• _PROMPT_
Copy the lines of the data below, from the line containing "class: Aves" through the line containing "common name: Canada goose", both included, reproducing them without change.

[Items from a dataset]
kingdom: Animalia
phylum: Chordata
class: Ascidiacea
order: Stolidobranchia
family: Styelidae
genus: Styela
--
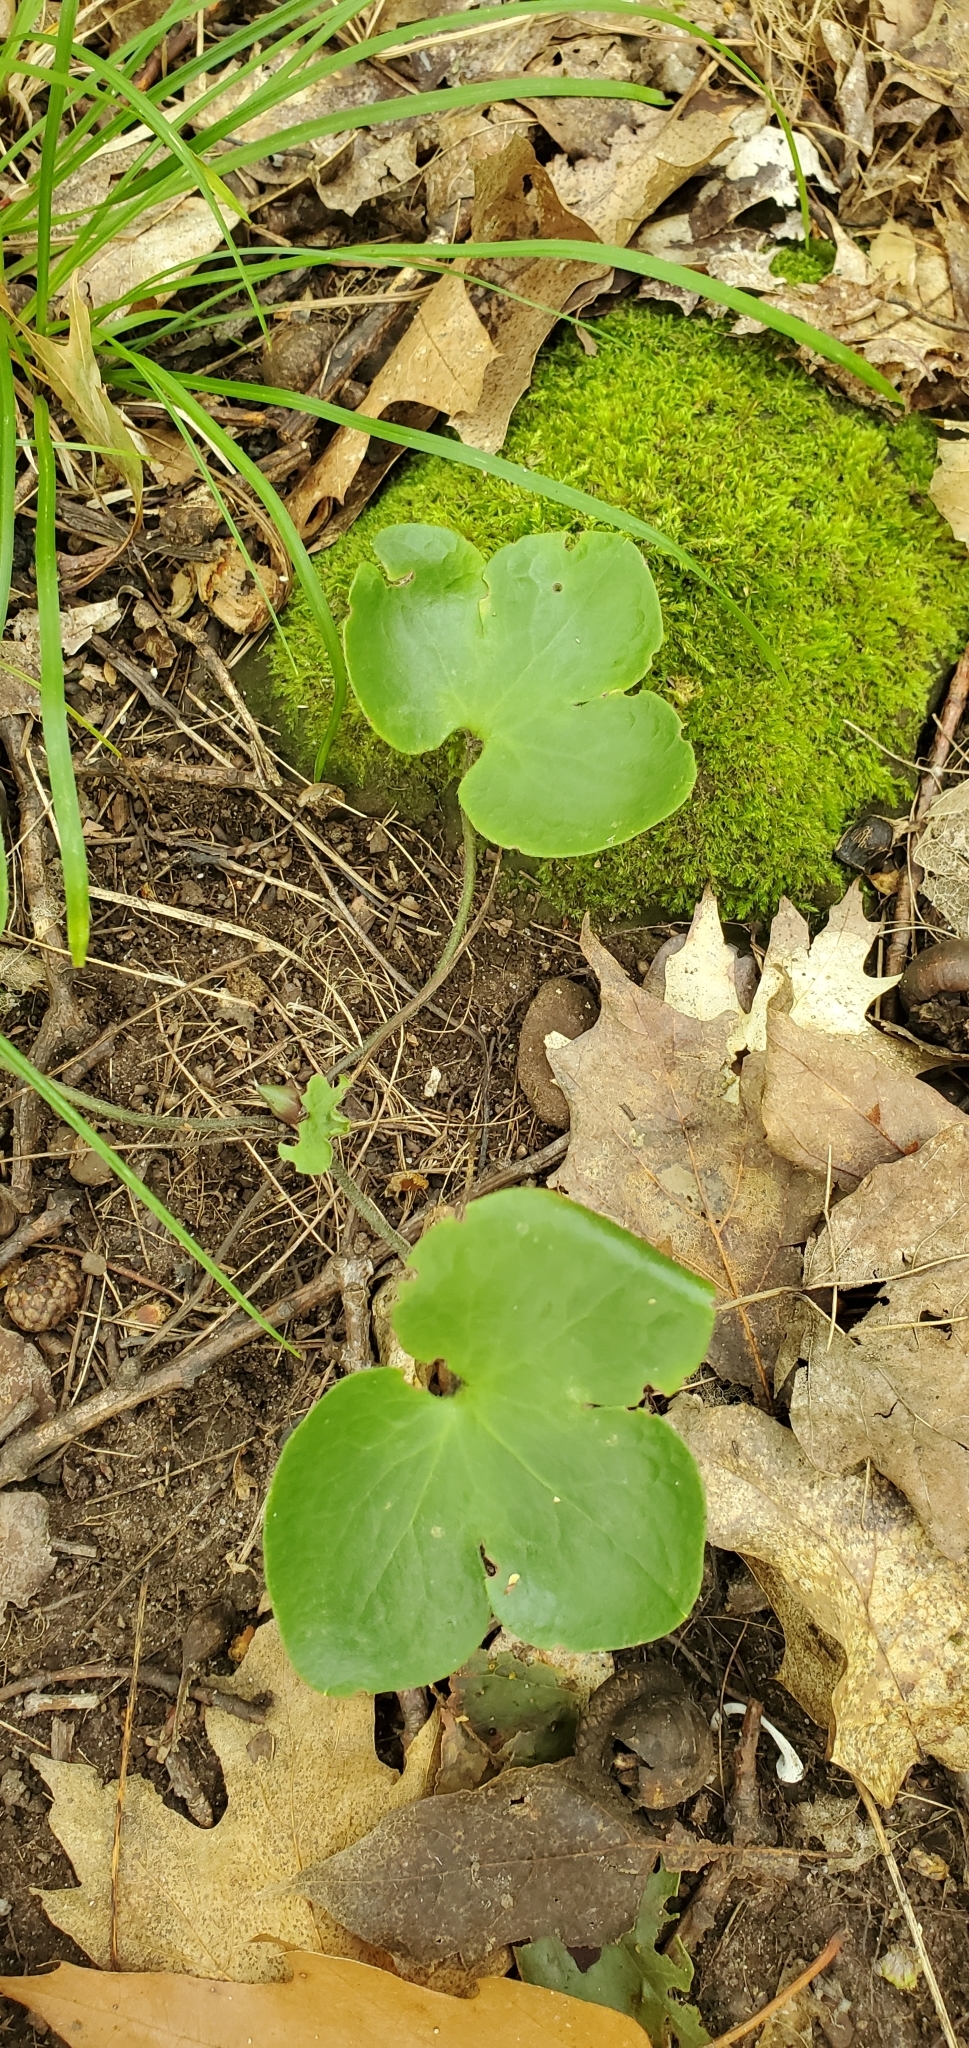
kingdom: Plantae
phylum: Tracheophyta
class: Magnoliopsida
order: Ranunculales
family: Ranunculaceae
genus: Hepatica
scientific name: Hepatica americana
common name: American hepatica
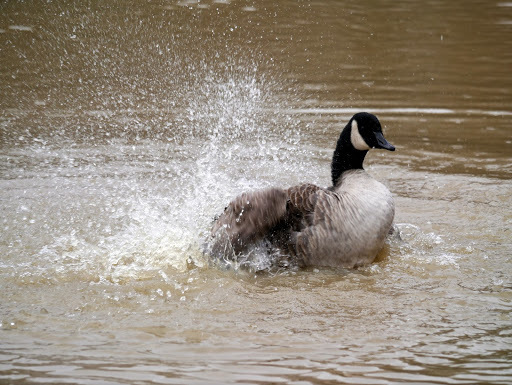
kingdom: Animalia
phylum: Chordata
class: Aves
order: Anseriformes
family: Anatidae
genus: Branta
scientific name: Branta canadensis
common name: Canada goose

• _ANSWER BELOW_
class: Aves
order: Anseriformes
family: Anatidae
genus: Branta
scientific name: Branta canadensis
common name: Canada goose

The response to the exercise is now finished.